REQUIRED ACTION A>
Quote the passage of the article on Catholic officials and presidential tweets between "Both officials requested" and "social media engagement.", inclusive.
REQUIRED ACTION B>
List every person the article on Catholic officials and presidential tweets names with both a first and last name, along with the role or description it gives each one.

** Opening SOURCE TEXT block **

Officials working in the Trump administration have told CNA that they have been frustrated by recent presidential tweets elevating controversial Catholic figures, saying the tweets undermine the work many Catholics in the administration hope to accomplish.

In recent weeks, the president's Twitter account has cited support from two figures with polarizing reputations among Catholics: former papal nuncio to the United States Archbishop Carlo Maria Viganò, and the author and online polemicist Taylor Marshall.

While both men have been publicly supportive of the president, both are better known for their criticism of Church authorities than for their views on secular politics.

Two Catholics in senior positions in the administration told CNA the decision to elevate Viganò and Marshall has put the White House at odds with the U.S. bishops, instead of putting a focus on issues of agreement, and has frustrated some Catholic administration officials.

"It puts those of us who care about the Church and care about the work we are doing here in a bind," one White House official told CNA. "I believe in the work I'm doing, and believe it matters as a Catholic. But I spend enough time just defending that simple premise – I don't want to have to deal with crazy Catholic Twitter too."

"Everyone knows the campaign needs religious voters, and Catholic voters for sure. But there is such a divide between the people working on policy stuff around here and the people doing this. For us, we are doing things that matter: on religious freedom, on life issues."

A second senior administration official, who attends weekly meetings with the president in the Oval Office, told CNA the president believes he has not been supported by U.S. bishops for his efforts on religious liberty, and that White House strategists have urged him to court Catholic votes through figures like Marshall and Viganò.

Both officials requested anonymity because of the nature of their positions.

The officials each independently attributed the decision to highlight support from outside the Catholic mainstream to Dan Scavino, White House Deputy Chief of Staff for Communications and the president's social media director. They said it is part of a broader effort to stoke enthusiasm among the president's most ardent supporters through social media engagement.

** Closing SOURCE TEXT block **
** Opening INFORMATION SHOWN block **

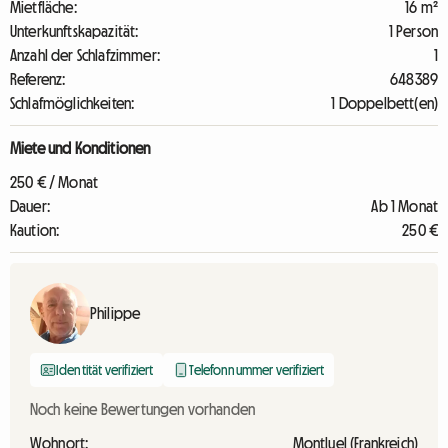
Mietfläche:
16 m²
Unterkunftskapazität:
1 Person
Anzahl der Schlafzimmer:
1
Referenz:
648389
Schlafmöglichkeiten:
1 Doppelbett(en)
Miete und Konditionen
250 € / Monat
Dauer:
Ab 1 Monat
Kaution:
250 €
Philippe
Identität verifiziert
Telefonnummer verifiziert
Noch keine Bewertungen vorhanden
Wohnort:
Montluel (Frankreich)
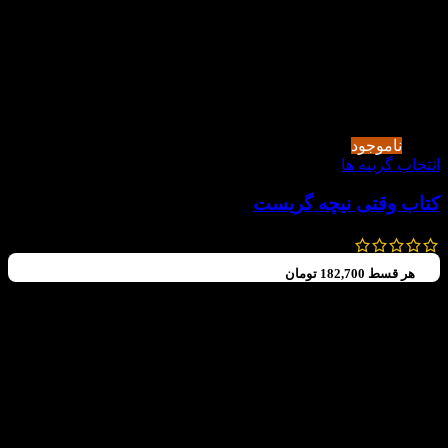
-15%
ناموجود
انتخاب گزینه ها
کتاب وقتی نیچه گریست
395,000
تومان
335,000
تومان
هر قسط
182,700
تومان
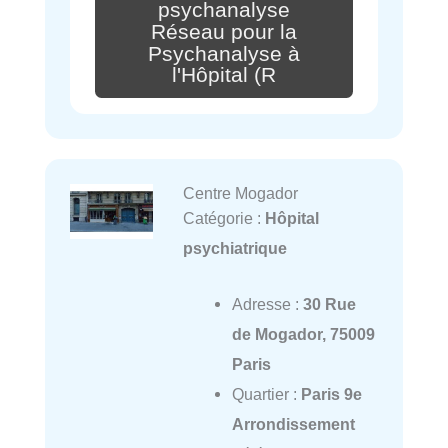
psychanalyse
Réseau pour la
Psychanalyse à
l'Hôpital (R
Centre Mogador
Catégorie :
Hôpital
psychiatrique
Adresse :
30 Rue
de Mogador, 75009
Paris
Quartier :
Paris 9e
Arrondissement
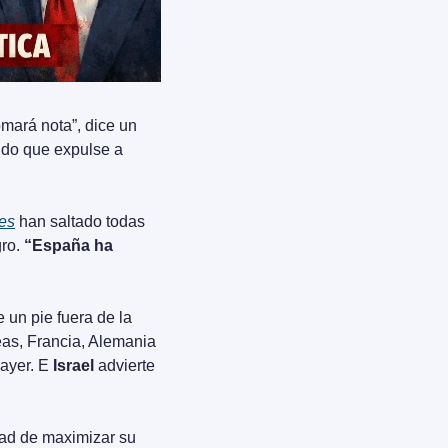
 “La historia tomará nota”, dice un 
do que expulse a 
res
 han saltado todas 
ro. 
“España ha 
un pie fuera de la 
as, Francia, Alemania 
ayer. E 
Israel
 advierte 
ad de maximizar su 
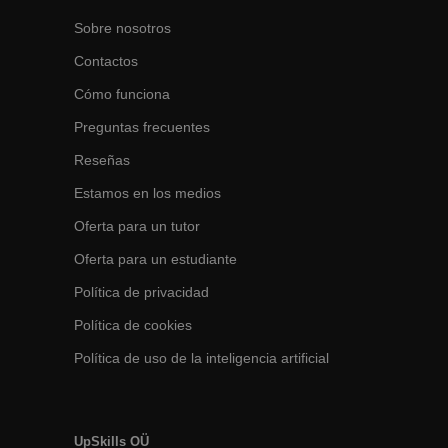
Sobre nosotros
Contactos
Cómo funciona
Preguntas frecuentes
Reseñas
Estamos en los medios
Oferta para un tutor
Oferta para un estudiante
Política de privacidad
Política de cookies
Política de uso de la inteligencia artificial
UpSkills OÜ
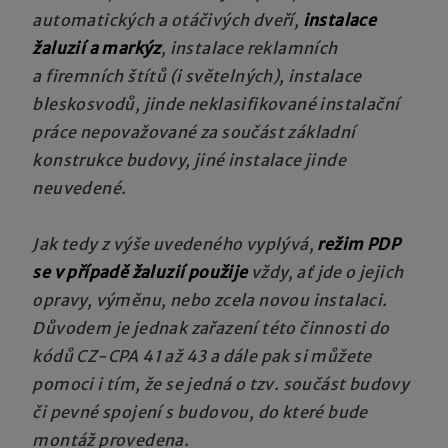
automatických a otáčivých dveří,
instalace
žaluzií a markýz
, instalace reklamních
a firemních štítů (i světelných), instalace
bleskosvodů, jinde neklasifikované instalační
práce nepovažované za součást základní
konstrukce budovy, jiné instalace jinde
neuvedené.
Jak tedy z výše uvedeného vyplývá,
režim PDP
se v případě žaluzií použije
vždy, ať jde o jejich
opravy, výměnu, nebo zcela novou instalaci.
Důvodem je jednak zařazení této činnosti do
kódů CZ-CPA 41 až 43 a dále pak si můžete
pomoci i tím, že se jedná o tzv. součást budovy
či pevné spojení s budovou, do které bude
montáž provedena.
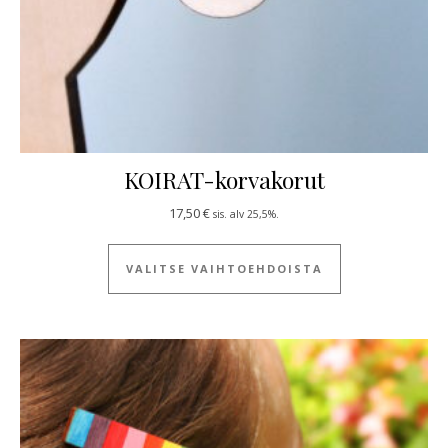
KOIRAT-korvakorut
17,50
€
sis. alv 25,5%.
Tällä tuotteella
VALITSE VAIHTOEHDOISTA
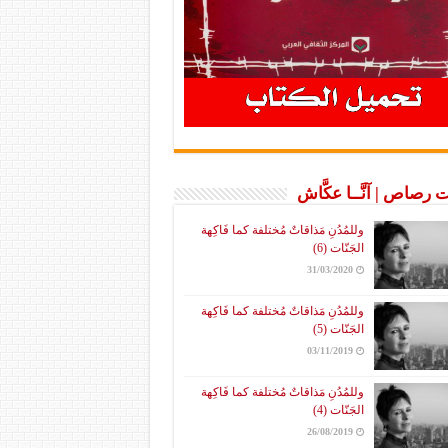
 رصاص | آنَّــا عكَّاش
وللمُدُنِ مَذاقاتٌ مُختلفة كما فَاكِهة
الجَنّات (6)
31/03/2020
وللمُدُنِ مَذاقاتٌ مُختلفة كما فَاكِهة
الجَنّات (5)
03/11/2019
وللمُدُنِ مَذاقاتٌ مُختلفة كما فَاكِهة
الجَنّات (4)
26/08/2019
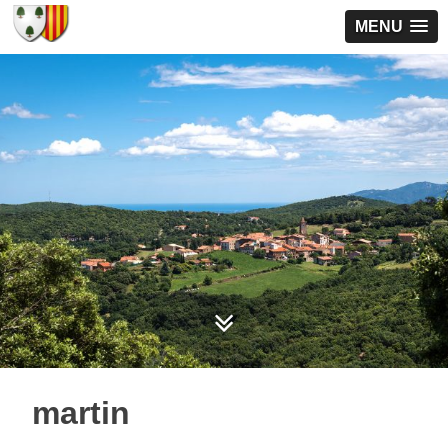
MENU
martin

** Closing INFORMATION SHOWN block **

YOUR RESPONSE A>
Both officials requested anonymity because of the nature of their positions.

The officials each independently attributed the decision to highlight support from outside the Catholic mainstream to Dan Scavino, White House Deputy Chief of Staff for Communications and the president's social media director. They said it is part of a broader effort to stoke enthusiasm among the president's most ardent supporters through social media engagement.

YOUR RESPONSE B>
- Carlo Maria Viganò: archbishop and former papal nuncio to the United States
- Taylor Marshall: author and online polemicist
- Dan Scavino: White House Deputy Chief of Staff for Communications and the president's social media director